Two nights ago I dreamed the answer to where Pat’s nude drawings of Mr Creedy’s daughter were. I didn’t see the drawings in my dream but woke
knowing
where they were. I wasn’t in bed but was sleeping here at the kitchen table in my dressing-gown, my head on my arms. I’d had to get up earlier for a pee and was too lazy to go back to bed. I’ve no idea what time it was. The Rayburn was going and the kitchen was cosy. Suddenly I sat up, wide awake.

I got up in a fever of excitement and went out to the coach house. (It was our poet laureate, Barnaby, who insisted we call it a coach house. Pat refused and always called it the shed. And of course he was right. It is an open-fronted shed with a loft from which hay bales were once tossed down to feed the horses.) The air was chill and fresh after the warm fug of the kitchen, and there was a great white moon standing high in the sky behind the branches of the red gum. The night reminded me of the time when Pat used to drop me notes.
Look at the moon!
It was our code for the lust that ruled our lives, our longing to be with each other. Arthur looking up from his book, his hurt gaze following me as I jumped up from the couch clutching Pat’s note and went out of the library through the French doors into the garden to stand in the night and gaze at the moon and wait for him to find me.

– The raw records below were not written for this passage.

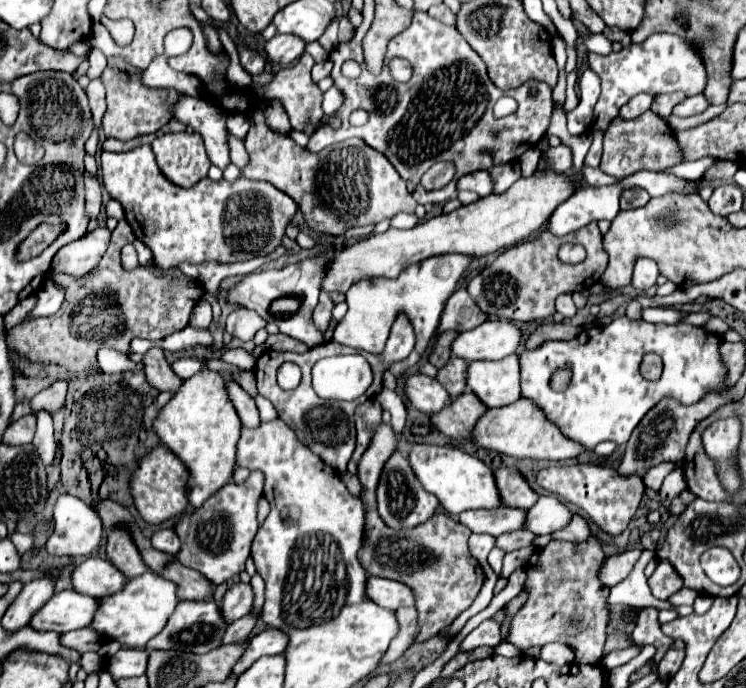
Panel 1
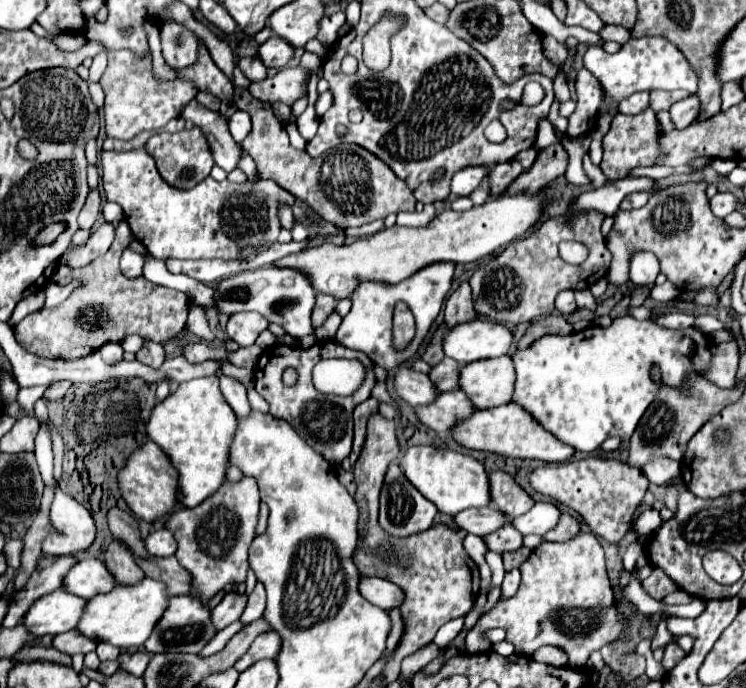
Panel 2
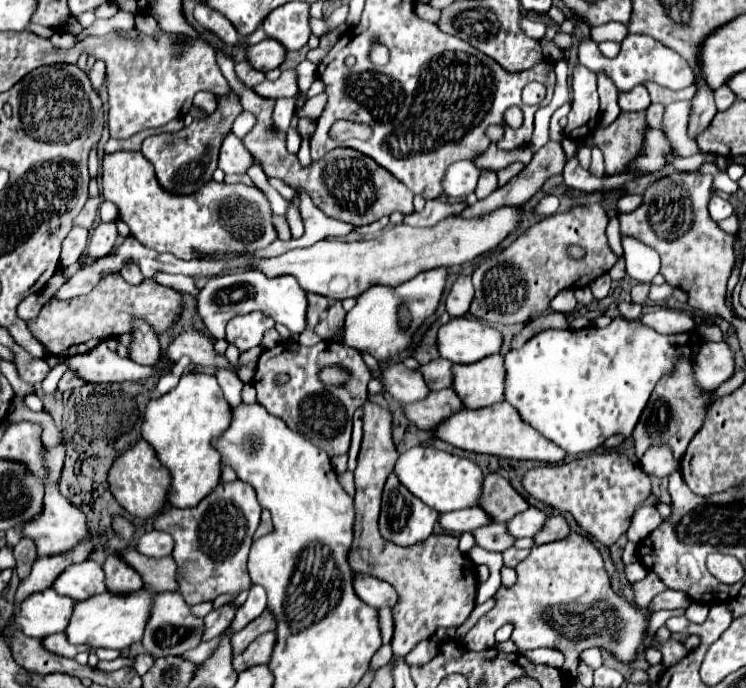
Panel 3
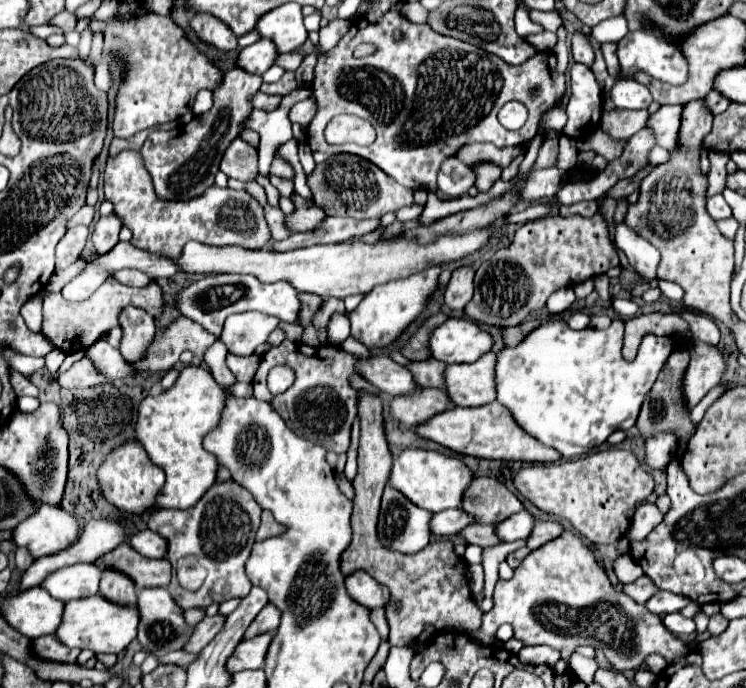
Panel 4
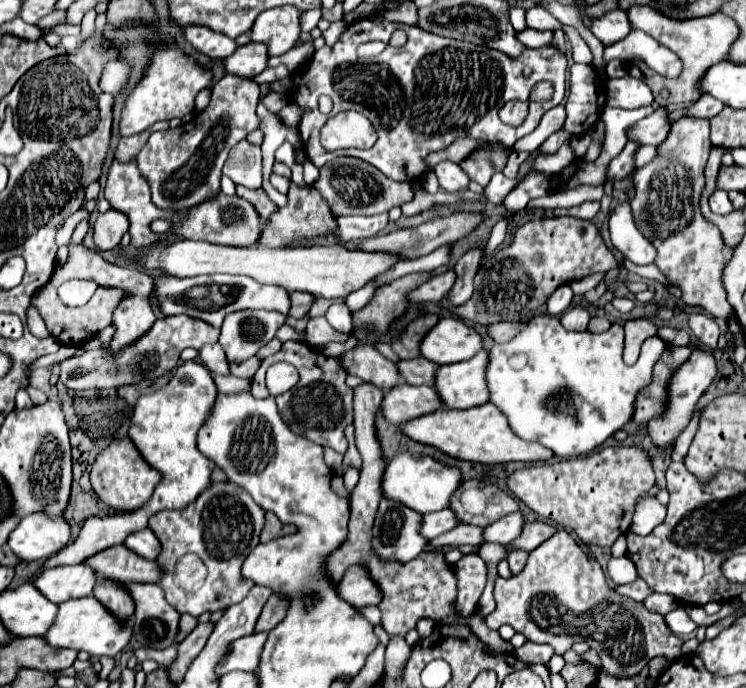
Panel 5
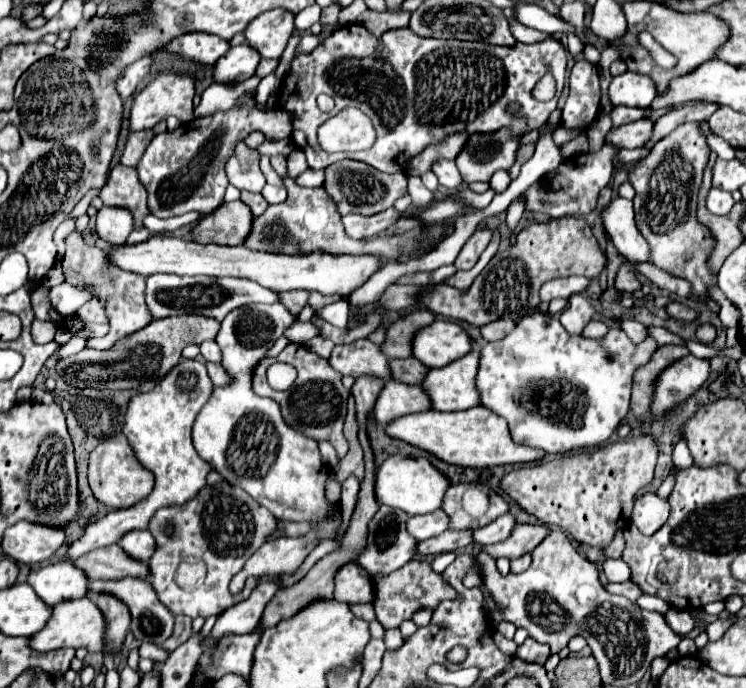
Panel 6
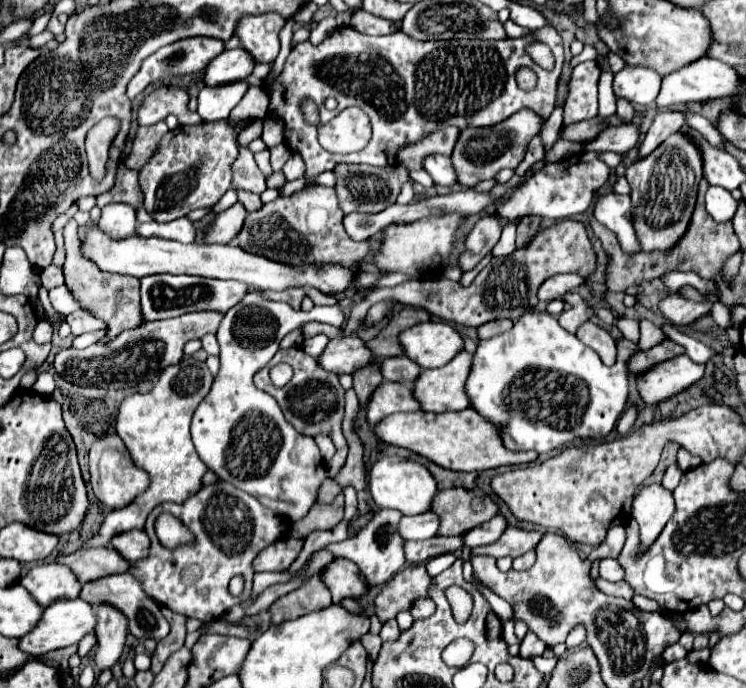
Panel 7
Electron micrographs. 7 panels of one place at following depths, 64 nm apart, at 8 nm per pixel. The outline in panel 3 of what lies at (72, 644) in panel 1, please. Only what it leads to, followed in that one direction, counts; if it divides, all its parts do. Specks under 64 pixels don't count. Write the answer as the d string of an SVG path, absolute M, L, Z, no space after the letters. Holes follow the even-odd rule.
M66 634L46 636L46 638L42 640L42 646L44 646L48 652L58 654L58 656L66 656L66 658L74 658L78 652L88 650L86 646L72 646L72 644L66 640Z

Standing under the moon I threw my head back and moaned and ran my hands over my body. It was ridiculous and undignified, but we are animals and at such times know nothing of what is sensible or dignified. It was the full melodrama of youthful love. And I was over thirty then. Nowadays the only thing that gives my skin that feverish sensitivity is the prelude to a migraine or when I’m getting diarrhoea.

Our ladder, the one and only ladder we ever had, was made by Arthur from dowels and poles that he cut and fashioned himself with great care and love from young casuarinas along the river bank. It took him weeks and was painful to watch. I found the ladder at last the other night, embedded under an accumulation of rubbish behind the Pontiac. It was lucky there was such a bright moon or I would not have found it. By the time I’d freed the ladder and dragged it out into the open
I was shaking violently and had to sit on the running board of the Ponty hugging myself for half an hour before my body recovered. As I sat there I was remembering Arthur down at the river getting the poles, his shirt off, his skinny torso blazing white in the glare of the sun, wielding his axe so inexpertly I thought he must surely lop off one of his feet before he died of sunstroke. I went down to him and shouted at him angrily, ‘Leave it! Let Pat do it when he comes.’ But Arthur, poor man, was trying to compete with Pat.

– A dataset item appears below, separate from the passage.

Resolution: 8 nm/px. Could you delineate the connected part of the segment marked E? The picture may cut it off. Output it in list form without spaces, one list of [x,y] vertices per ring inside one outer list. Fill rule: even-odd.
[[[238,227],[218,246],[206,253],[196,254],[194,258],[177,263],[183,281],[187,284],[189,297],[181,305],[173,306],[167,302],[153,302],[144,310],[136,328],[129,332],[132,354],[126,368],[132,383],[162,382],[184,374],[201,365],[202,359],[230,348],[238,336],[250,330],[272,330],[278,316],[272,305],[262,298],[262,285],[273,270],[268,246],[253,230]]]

Arthur was not a practical man. He was not one of those men who can pick up a bag of tools and go off whistling and build a house for his family with his own hands. Arthur loved books and artists and poets and musicians. He liked to sit and drink whisky and smoke his French cigarettes on the veranda with a friend or in the library and talk all day and all night if he were allowed, or lose himself for hours in a book, preferably a history of art or the life of an artist. There was no envy of the gifted in Arthur, except at that time his envy of Pat’s easygoing ability to do anything practical. Arthur felt his manliness to be at risk and could not forgo the challenge. Freddy stood with me by the pond and we looked down the hill to where Arthur was working. Freddy lifted his glass and said, ‘Behold the Christ fashioning his own cross.’ We laughed and drank our wine, then linked our arms and turned and went inside and left Arthur to it. If he was fool enough to do it, then it was his own fault and no one else’s if he got sunburned and cut his toes off. We would care for him while he recuperated.